Malgré la victoire, au lieu de célébrations, Bagayoko doit faire face à des allégations teintées de xénophobie. Invité sur LCI, il a rappelé avec ferveur que Saint-Denis est, selon lui, « la ville des rois et du peuple vivant. » Ce commentaire, inspiré d'une citation du poète Jean Marcenac, a pourtant été mal interprété par certains, suscitant des réactions virulentes dans l'extrême droite.
Gilbert Collard, ancien député du Rassemblement National, a notamment tweeted : « Rochebin dit au nouveau maire de Saint-Denis “c’est la ville des rois”, il répond “c’est la ville des noirs” ! Où est le racisme ? » Ce sentiment s’est propagé sur d’autres médias, comme BFM TV, où Tugdual Denis, directeur de Valeurs actuelles, a insinué que Bagayoko n’avait pas gagné sans l’aide de narcotrafiquants.
« La meilleure réponse : le calme et le vote »
Le discours de soutien à Bagayoko s'est amplifié.
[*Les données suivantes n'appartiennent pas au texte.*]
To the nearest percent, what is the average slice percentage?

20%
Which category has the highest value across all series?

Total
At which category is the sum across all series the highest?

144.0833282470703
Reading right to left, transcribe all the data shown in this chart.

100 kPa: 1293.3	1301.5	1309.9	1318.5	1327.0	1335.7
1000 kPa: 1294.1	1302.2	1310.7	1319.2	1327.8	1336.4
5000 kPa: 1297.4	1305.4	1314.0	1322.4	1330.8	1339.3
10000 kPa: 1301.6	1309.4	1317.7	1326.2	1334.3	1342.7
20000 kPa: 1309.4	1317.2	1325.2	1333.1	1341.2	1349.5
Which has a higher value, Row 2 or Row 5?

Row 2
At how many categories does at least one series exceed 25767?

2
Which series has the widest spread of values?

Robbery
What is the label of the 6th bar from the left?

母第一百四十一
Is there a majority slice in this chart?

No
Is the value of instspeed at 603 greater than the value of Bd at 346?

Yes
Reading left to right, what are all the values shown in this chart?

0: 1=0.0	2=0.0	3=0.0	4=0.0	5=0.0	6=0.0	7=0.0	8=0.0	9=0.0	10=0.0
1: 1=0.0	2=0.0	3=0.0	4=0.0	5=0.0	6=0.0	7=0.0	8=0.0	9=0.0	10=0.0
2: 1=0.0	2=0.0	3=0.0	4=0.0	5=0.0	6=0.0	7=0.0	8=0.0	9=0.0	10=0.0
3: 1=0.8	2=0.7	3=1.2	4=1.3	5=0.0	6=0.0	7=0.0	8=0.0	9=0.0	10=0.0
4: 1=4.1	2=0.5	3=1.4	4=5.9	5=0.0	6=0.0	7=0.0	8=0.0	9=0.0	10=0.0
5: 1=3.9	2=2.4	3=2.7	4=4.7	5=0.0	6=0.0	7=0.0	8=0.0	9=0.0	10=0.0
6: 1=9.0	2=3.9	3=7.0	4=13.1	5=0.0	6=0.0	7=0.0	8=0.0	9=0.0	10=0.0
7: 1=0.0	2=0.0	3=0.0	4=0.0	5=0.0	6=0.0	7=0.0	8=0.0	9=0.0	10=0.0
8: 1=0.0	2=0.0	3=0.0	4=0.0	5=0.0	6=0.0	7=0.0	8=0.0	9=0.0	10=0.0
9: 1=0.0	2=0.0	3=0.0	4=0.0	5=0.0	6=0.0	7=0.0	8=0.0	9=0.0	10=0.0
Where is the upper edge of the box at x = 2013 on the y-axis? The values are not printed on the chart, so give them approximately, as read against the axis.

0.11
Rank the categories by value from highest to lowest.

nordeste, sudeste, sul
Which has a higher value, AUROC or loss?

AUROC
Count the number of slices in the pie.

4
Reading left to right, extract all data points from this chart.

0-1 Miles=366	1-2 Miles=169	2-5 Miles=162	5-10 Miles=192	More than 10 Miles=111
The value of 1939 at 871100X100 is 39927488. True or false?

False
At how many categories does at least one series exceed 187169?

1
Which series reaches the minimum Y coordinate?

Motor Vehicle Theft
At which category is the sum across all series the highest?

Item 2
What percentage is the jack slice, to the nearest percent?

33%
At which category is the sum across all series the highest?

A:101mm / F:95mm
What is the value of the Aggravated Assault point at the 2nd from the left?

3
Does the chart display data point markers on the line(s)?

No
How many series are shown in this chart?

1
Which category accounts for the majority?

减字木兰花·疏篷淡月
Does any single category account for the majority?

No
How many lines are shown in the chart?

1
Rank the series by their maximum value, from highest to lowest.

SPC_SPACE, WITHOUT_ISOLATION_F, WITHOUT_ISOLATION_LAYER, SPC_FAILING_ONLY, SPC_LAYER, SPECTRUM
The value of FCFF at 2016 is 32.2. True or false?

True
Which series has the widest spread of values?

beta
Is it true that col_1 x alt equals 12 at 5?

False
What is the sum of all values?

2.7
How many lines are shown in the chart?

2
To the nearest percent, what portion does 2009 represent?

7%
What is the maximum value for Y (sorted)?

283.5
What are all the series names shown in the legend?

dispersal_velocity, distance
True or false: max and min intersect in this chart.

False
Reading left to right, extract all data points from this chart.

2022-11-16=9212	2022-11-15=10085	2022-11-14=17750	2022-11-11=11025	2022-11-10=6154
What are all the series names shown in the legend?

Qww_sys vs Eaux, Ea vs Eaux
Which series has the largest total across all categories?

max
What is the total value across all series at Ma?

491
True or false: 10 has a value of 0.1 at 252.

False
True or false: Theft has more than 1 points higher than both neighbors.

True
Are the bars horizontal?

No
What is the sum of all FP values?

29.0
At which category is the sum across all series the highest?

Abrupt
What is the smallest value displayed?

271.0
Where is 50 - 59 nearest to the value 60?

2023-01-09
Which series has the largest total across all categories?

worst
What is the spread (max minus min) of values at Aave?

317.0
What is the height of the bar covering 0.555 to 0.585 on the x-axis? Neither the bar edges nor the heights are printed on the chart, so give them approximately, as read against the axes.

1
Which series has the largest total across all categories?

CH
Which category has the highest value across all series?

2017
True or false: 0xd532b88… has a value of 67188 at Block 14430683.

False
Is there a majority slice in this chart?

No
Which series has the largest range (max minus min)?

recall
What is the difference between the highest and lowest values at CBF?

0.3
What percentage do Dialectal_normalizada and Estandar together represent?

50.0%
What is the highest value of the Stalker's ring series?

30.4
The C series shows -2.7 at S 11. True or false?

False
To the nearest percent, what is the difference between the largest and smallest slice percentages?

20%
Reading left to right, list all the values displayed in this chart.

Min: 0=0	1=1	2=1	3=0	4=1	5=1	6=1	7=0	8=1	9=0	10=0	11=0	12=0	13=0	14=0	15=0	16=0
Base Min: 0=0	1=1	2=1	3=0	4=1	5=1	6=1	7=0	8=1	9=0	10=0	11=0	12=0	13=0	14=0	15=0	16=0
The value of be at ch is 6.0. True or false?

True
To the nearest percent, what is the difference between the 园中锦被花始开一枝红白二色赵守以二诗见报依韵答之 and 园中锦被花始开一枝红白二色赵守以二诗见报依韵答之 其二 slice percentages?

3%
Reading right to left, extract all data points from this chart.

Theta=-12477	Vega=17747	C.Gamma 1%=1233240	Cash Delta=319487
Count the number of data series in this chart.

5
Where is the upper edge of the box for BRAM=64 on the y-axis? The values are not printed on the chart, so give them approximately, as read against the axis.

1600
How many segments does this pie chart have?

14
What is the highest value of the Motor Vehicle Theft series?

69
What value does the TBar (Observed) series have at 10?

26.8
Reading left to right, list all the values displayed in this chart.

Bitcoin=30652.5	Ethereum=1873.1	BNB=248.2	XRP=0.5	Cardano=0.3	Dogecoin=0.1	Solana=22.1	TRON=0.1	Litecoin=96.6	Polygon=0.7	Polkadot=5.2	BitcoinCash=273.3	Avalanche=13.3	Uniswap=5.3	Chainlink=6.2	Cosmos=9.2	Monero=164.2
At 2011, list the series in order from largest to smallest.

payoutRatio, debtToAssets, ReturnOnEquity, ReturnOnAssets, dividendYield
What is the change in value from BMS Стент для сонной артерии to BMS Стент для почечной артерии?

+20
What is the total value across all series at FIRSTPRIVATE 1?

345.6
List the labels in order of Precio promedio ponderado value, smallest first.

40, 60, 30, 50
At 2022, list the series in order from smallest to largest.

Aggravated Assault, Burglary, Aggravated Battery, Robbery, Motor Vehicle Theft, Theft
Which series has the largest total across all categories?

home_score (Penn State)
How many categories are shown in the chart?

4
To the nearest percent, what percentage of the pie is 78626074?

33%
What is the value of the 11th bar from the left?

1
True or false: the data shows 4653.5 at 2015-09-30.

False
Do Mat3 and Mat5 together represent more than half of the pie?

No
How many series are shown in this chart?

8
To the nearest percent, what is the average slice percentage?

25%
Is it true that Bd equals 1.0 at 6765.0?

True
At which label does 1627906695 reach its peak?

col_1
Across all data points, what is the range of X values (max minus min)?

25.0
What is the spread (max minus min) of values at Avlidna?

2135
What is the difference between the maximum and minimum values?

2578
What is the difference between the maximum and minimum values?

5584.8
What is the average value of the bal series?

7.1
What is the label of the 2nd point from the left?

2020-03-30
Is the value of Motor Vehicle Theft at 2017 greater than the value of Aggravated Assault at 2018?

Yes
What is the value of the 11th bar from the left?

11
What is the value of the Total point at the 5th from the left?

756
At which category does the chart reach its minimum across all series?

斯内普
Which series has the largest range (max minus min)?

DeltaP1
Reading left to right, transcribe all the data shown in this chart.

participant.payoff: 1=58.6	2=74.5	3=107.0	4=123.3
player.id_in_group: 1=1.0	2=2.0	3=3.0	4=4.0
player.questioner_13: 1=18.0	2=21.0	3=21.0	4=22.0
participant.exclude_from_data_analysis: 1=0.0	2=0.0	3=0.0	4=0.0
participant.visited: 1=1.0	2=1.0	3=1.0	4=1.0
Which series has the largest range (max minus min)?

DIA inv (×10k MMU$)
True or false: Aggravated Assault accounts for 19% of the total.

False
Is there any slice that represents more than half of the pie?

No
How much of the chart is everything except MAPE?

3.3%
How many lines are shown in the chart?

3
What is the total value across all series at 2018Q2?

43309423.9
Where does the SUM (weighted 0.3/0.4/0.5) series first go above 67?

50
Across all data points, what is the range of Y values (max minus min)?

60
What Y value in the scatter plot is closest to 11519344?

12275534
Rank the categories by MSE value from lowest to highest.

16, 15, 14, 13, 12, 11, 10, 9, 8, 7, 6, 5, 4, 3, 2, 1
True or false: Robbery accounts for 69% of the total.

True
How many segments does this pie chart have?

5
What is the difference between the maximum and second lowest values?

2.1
Sofia Boutrih, sa colistière du PCF, a déclaré : « La meilleure réponse que nous pouvons leur apporter, c’est le calme et le résultat des urnes, de la démocratie. » Les députés Stéphane Peu et Manuel Bompard l'ont réitéré, condamnant vigoureusement le racisme ambiant, comme l’a souligné Bompard : « Le racisme crasse tranche avec la dignité absolue de Bally Bagayoko. »
Cette élection à Saint-Denis, une ville riche de 150 nationalités, voit donc un jeune maire déterminé à promouvoir une vision inclusive de la République française, face à une vague de réactions qui révèle les fractures de la société.